With Shoelace, Its Latest Foray into (Local) Social, Google Aims to Do for Friends What Tinder Did for Dating
Photo by Priscilla du Preez.
It is common wisdom that making friends, which for many come (and go) so easily in childhood and young adulthood, becomes harder as we age. As work changes, shifting from a life-long engagement that almost always brought people together physically to gigs that are often executed digitally from a living-room couch, and more people move around the world, loneliness has become an epidemic. Forty-seven percent of Americans say they are lonely, and nearly 20% of Brits said they are always or often lonely in a 2018 Red Cross study.
Enter Shoelace, Google’s latest leap into social after shuttering Google+ earlier this year. Google+ failed as a response to Facebook, a model of social networking the average user of that 2 billion-strong platform no longer even recognizes. Who would speak today of Facebook as a company that puts the entire social experience (of college, originally, and then of life) online? It’s more like a mix of news stories, political rants from your Aunt Beth, comments on memes, stray photos that do not make it to Facebook-owned Instagram, and the very occasional big life update: I’m getting married, moving, maybe changing jobs.
The failure of Google+ and Facebook’s definitive shift into something other than an engrossing social experience online matter because, while you wouldn’t know it if you were simply following the number of big social apps to surface in recent years (not many), there is a huge hole in the social networking space. For all its success, Facebook has not actually solved what tech utopians might imagine the digital world could do for the social experience: actually, as Facebook has always claimed it does, bring us together, helping the many lonely adults out there find friends or even just ameliorating a solo trip abroad by uniting folks with common thoughts and interests.
This is what Shoelace, with its local focus, appears poised to do were it to take off. The app is currently only available to a small number of people, on an invitation-only basis, living in New York. As its raison d’être, Google offers: “Shoelace is a mobile app that helps connect people with shared interests through in-person activities. It’s great for folks who have recently moved cities or who are looking to meet others who live nearby.” Users can join Loops, which are interests that aim to give people a reason to get together (tennis, dogs, art), and the app will provide activities each day that people in the same neighborhoods in the same Loops can do together.
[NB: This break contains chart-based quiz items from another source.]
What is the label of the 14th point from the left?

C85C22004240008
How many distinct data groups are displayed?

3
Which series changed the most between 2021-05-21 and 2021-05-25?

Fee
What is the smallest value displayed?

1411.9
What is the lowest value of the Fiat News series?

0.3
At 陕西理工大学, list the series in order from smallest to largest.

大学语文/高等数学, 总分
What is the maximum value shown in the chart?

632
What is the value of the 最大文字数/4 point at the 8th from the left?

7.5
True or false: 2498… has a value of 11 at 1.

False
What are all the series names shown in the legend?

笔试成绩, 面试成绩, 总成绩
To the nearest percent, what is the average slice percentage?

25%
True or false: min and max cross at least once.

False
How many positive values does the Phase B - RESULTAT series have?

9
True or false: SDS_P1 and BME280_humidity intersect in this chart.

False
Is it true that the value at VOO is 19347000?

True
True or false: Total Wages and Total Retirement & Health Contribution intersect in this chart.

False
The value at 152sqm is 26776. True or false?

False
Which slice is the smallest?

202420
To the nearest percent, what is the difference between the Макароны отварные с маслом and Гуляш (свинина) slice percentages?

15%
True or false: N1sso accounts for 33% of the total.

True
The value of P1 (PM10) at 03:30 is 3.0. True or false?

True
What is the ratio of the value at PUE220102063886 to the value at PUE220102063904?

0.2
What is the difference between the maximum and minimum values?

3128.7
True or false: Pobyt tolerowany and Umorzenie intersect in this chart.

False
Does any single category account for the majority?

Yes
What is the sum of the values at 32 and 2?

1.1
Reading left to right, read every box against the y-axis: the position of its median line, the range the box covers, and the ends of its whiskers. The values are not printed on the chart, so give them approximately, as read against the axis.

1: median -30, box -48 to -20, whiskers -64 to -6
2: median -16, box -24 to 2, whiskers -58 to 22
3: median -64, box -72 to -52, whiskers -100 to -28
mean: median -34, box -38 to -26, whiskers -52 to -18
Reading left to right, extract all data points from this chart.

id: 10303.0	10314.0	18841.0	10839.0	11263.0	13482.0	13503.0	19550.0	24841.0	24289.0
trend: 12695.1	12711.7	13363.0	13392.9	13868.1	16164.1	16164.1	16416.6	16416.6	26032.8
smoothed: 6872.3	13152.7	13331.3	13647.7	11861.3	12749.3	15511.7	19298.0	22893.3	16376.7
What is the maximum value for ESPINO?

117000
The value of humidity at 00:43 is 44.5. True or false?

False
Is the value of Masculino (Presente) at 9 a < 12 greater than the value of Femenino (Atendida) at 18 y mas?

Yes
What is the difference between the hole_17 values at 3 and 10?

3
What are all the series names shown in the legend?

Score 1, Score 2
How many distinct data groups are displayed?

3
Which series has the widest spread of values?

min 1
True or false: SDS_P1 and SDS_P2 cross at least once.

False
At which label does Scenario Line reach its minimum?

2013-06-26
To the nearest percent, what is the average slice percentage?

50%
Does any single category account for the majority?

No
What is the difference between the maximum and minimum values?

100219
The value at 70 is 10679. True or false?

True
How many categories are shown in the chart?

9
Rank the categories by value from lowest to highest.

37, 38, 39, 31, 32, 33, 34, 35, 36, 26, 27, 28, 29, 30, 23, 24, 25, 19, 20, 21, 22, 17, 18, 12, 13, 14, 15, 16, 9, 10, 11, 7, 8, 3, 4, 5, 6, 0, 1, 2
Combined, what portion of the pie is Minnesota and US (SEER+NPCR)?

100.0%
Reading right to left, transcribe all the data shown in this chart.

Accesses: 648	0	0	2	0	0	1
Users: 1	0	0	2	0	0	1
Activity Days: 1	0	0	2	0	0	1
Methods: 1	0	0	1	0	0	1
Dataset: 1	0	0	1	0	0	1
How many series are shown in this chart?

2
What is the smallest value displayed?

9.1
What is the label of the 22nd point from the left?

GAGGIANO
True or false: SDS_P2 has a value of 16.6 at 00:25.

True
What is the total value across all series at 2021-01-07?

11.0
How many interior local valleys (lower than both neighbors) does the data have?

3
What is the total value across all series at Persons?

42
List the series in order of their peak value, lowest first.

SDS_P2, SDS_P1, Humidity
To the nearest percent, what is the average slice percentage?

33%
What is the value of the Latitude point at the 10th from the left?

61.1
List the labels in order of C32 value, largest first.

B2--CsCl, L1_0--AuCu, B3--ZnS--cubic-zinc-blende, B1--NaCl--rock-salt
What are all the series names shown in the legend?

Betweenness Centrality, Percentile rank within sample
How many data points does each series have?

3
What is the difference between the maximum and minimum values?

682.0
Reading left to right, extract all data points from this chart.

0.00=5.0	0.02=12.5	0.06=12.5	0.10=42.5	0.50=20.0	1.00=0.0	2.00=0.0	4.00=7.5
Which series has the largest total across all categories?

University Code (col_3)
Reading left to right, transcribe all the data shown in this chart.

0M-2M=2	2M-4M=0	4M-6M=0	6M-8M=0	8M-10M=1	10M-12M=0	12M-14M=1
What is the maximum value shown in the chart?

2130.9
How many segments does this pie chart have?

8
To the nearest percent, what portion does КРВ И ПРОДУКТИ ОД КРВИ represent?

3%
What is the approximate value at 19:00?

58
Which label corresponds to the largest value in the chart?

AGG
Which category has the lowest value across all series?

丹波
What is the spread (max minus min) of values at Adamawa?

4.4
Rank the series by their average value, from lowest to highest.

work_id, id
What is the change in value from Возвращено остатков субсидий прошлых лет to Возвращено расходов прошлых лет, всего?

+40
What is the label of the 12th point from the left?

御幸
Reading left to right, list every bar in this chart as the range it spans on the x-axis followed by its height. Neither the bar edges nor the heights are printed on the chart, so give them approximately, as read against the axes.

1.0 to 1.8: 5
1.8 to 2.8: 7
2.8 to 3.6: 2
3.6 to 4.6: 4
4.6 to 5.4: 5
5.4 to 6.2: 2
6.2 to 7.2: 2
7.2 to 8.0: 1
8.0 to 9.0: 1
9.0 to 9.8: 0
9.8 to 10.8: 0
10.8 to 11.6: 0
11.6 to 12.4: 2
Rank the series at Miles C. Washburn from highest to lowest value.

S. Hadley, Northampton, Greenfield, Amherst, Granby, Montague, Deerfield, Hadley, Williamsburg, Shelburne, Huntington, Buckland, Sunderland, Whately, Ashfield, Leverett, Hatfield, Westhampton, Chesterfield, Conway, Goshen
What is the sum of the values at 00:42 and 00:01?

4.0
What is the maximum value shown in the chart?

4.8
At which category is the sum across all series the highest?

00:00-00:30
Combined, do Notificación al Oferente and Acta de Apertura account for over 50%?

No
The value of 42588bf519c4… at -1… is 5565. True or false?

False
The focus on local and on events could lead to what I see as a misconception about Shoelace’s ambitions and maximum utility, namely that it’s just a competitor for one part of Facebook, Events. In its write-up, The Verge wrote, “Rather than trying to create a new all-encompassing social network to rival the likes of Facebook, Shoelace seems to have much more modest ambitions that take aim at Facebook’s ubiquitous Events functionality.”
Perhaps. But is finding friends, or others with whom to socialize, not the most central and yet unachieved aim of social networking? One that hinges on location and would be a gold mine for advertising, as it captures users far down the funnel, all the way at the point where they are ready to get together to spend some time at a local business? What if, in the same way online dating has gone from disreputable to de rigueur over the course of 10 years, finding friends online is something young people all do in 10 years, an engineering problem that Tinder rival Bumble is already trying to crack?
That would be a pretty big social network. The ambitions may not be so modest.